I took that promise to heart and never once questioned it. God would heal my son. I didn’t care what the “not yet” part meant. I didn’t start questioning, “well, but how long?” God had answered and given me much more than I could have imagined. God knew just what I needed to hear to get me through the next 2 years that would follow. The bigger the test of faith, the clearer and more certain the promise.
6 replies on “Part 3 – God Promises to Heal My Son”
This is the first Bible verse I memorized as a child, I just preached at a church while telling my sons testimony about diabetes type 1 improvement. Thanks for sharing! Keep writing !

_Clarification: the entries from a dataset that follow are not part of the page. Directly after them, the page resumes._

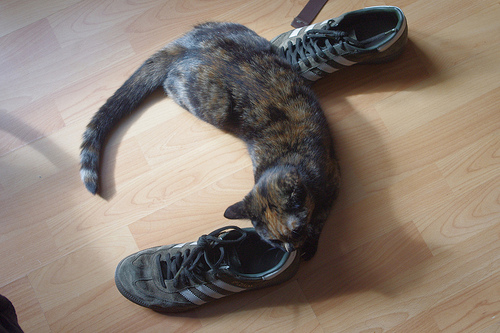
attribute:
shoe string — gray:
[220, 225, 252, 243]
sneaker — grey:
[116, 222, 291, 314]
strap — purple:
[283, 0, 360, 25]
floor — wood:
[9, 30, 490, 330]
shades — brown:
[121, 130, 201, 235]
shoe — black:
[270, 5, 407, 80]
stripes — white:
[179, 280, 245, 304]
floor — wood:
[1, 1, 497, 330]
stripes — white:
[180, 273, 233, 333]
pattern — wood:
[1, 243, 90, 316]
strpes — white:
[174, 270, 232, 333]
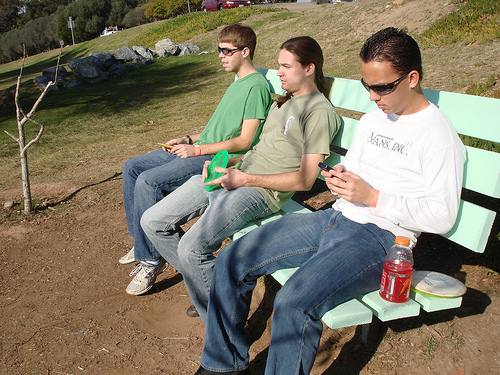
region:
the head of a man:
[338, 24, 435, 126]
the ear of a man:
[391, 63, 431, 100]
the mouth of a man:
[361, 92, 401, 129]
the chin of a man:
[366, 92, 401, 124]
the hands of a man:
[300, 155, 367, 221]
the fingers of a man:
[300, 150, 371, 207]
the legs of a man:
[175, 223, 403, 341]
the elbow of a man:
[278, 169, 331, 216]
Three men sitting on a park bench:
[107, 20, 477, 370]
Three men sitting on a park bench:
[113, 18, 480, 373]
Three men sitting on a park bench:
[113, 20, 472, 367]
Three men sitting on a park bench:
[114, 18, 486, 371]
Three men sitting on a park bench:
[111, 17, 486, 365]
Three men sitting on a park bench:
[109, 19, 479, 363]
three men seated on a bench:
[175, 35, 470, 347]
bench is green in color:
[469, 87, 496, 282]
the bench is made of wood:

Praise God! Thank you for the encouragement 🙂
I am so emotional reading this. I cannot thank you enough for sharing your journey and for stirring my heart… more so for encouraging my need to pursue and restore my faith. Perhaps your journey has been for this exact reason.. to glorify god and to his word. I look forward to reading more of your/Lucas’/Cristians’ journey. <3
Praise God! May God lead you in your spiritual and healing journey <3
Wow, just wow!
First of all I wanted to say thank you so much for sharing your story. I read it with tears streaming down my face!!
I am a believer and have been for over 20 years. Without God, I don’t know where I would be!!
My son is 23 months old. We have struggled with his weight and eczema since he was 2 months old… right after getting his shots. We have a dermatologist, allergist, GI doctor, and pediatrician. My son Hudson is in the 1st percentile for weight. He hasn’t gained anything in a year and has eczema from head to toe. He throws up almost daily and has severe food aversions. He was just diagnosed with EOE last month. He is failure to thrive and has malabsorption. The doctors all say to give him formula. I have always thought that his gut is leaky but the doctors never agree on that except his pediatrician who is a more holistic doctor.
Your sorry has given me hope. God will heal my son!!